On Wed, May 11, 2022 at 14:35:22 +0200, Peter Krempa wrote:
On Tue, May 10, 2022 at 17:20:35 +0200, Jiri Denemark wrote:
> When post-copy migration fails, we can't just abort the migration and
> resume the domain on the source host as it is already running on the
> destination host and no host has a complete state of the domain memory.
> Instead of the current approach of just marking the domain on both ends
> as paused/running with a post-copy failed sub state, we will keep the
> migration job active (even though the migration API will return failure)

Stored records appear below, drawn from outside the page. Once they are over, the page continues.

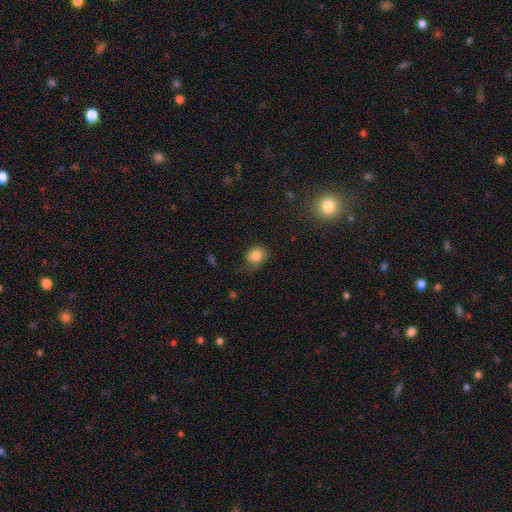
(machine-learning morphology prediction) smooth 82%, star or artifact 10%, featured or disk 8%. Down the decision tree: how rounded — round (56%); merging — none (62%).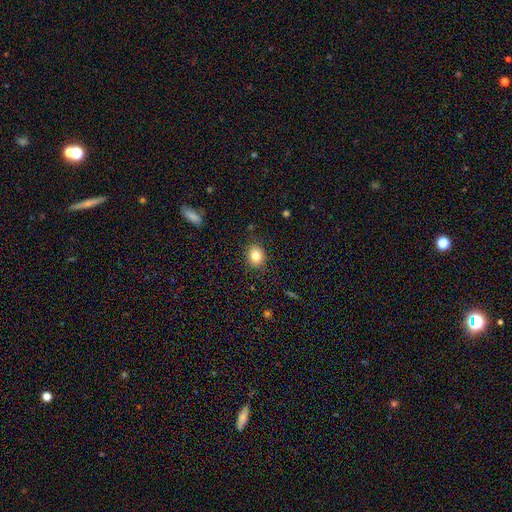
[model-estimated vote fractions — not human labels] This is clearly a smooth galaxy (83%). How rounded: possibly round (58%). Merging: clearly none (87%).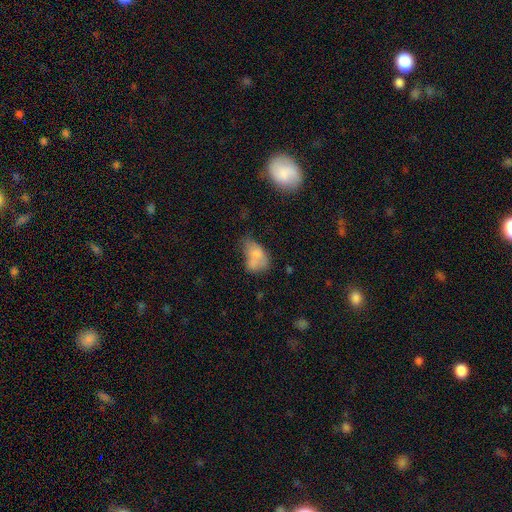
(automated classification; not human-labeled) A smooth galaxy with no disk features (66%) that is in between round and cigar-shaped (83%). Merging: merger (32%).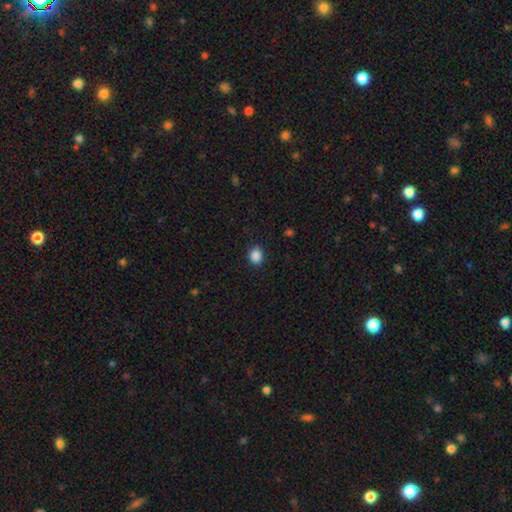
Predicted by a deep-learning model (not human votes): Smooth or featured? Predicted: smooth (p=0.88). How rounded? Predicted: round (p=0.69). Merging? Predicted: none (p=0.88).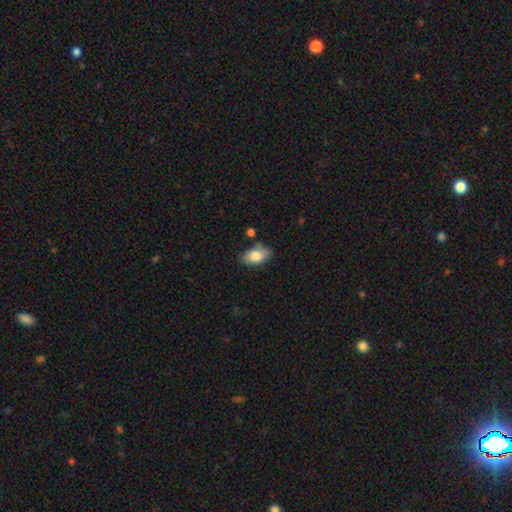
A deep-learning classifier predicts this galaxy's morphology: Smooth or featured? Predicted: smooth (p=0.82). How rounded? Predicted: in between (p=0.93). Merging? Predicted: none (p=0.70).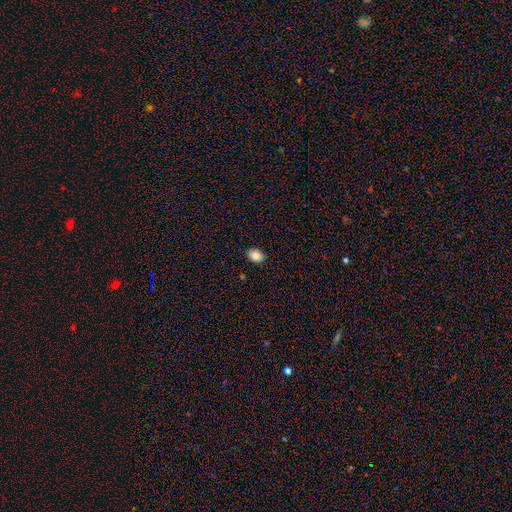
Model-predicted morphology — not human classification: type=smooth (85%); roundness=in between (73%); merging=none (90%).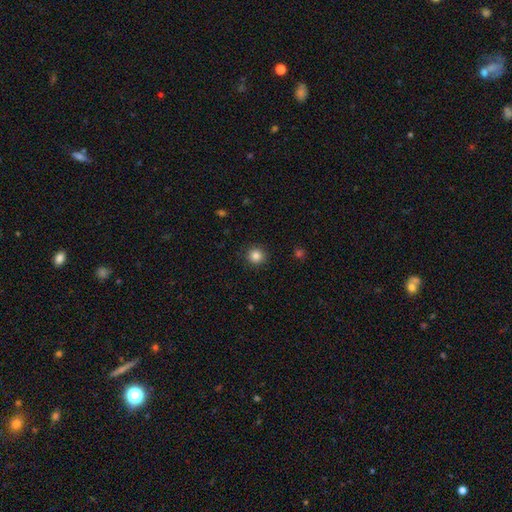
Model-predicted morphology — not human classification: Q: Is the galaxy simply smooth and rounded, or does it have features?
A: smooth — 85%.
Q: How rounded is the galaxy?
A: round — 94%.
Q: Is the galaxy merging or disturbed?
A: none — 91%.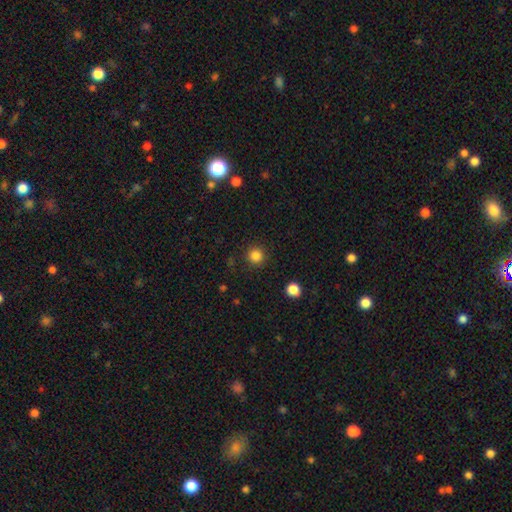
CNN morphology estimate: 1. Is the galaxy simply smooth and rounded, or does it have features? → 84% smooth, 12% star or artifact, 3% featured or disk.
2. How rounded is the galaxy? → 95% round, 4% in between, 1% cigar-shaped.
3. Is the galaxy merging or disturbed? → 91% none, 5% minor disturbance, 2% major disturbance, 1% merger.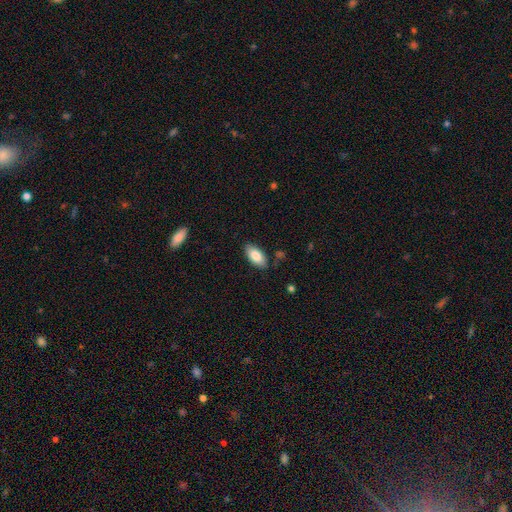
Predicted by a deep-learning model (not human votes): smooth 85%, featured or disk 9%, star or artifact 6%. Down the decision tree: how rounded — in between (92%); merging — none (84%).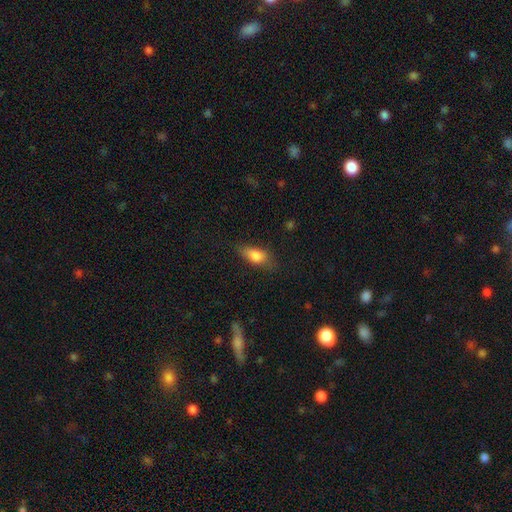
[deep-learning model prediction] smooth_or_featured: smooth (p=0.78) [alt: featured or disk p=0.14]
how_rounded: in between (p=0.78) [alt: cigar-shaped p=0.17]
merging: none (p=0.69) [alt: minor disturbance p=0.22]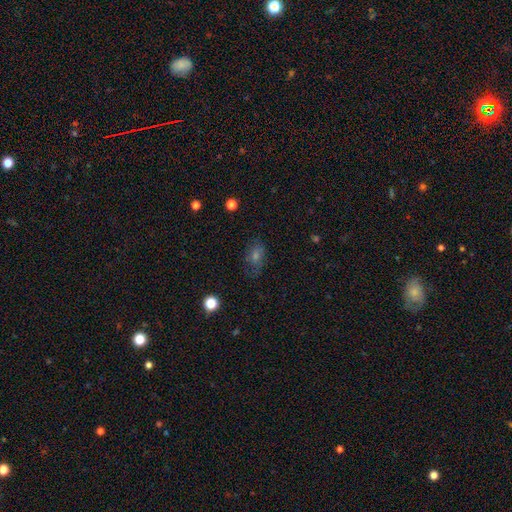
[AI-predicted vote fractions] Smooth or featured? Predicted: smooth (p=0.45). Merging? Predicted: none (p=0.67).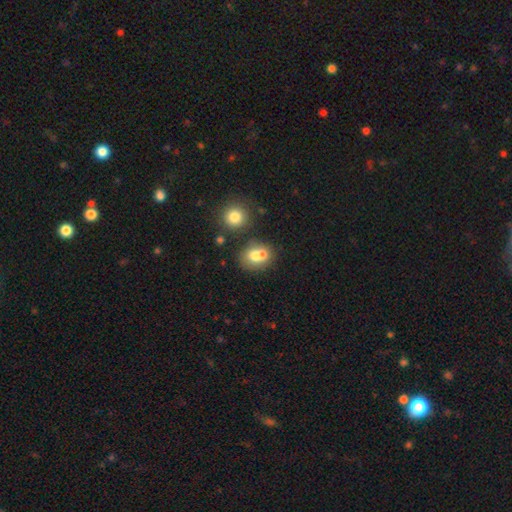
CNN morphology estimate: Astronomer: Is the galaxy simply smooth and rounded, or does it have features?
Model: smooth — 69%.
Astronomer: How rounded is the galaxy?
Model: round — 60% (runner-up: in between, 39%).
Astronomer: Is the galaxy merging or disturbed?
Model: merger — 50% (runner-up: none, 36%).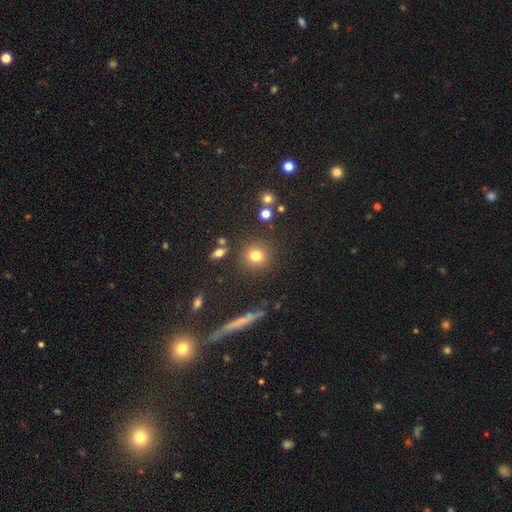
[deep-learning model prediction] This appears to be a smooth galaxy with no disk features (77%) that is round (91%). Merging: none (86%).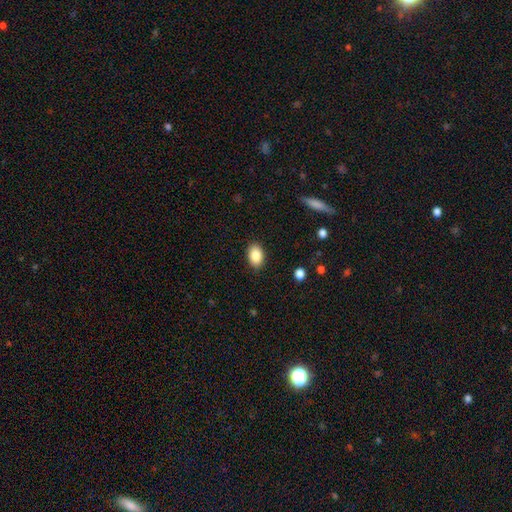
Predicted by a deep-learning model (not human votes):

> so that the state is more visible and we can better control what APIs
> can be called on the domains and even allow for resuming the migration.
>
> Signed-off-by: Jiri Denemark <jdenemar(a)redhat.com>
> ---
> src/qemu/qemu_migration.c | 94 ++++++++++++++++++++++++++++-----------
> 1 file changed, 68 insertions(+), 26 deletions(-)
> @@ -5445,11 +5479,12 @@ qemuMigrationSrcPerformPhase(virQEMUDriver *driver,
> goto endjob;
>
> endjob:
> - if (ret < 0) {
> + if (ret < 0 && !virDomainObjIsFailedPostcopy(vm)) {
> qemuMigrationParamsReset(driver, vm, VIR_ASYNC_JOB_MIGRATION_OUT,
> jobPriv->migParams, priv->job.apiFlags);
> qemuMigrationJobFinish(vm);
> } else {
> + qemuDomainCleanupAdd(vm, qemuProcessCleanupMigrationJob);
> qemuMigrationJobContinue(vm);
> }
This logic change is a bit obscure and IMO would benefit from a comment
stating that we want to continue all post-copy migration jobs and all
successful other migrations.
I'm not sure what is so special about this hunk to make it look obscure.
It's the same change done everywhere in this patch, which is about
continuing the job if it succeeded (existing) or failed in post-copy
(new).
Jirka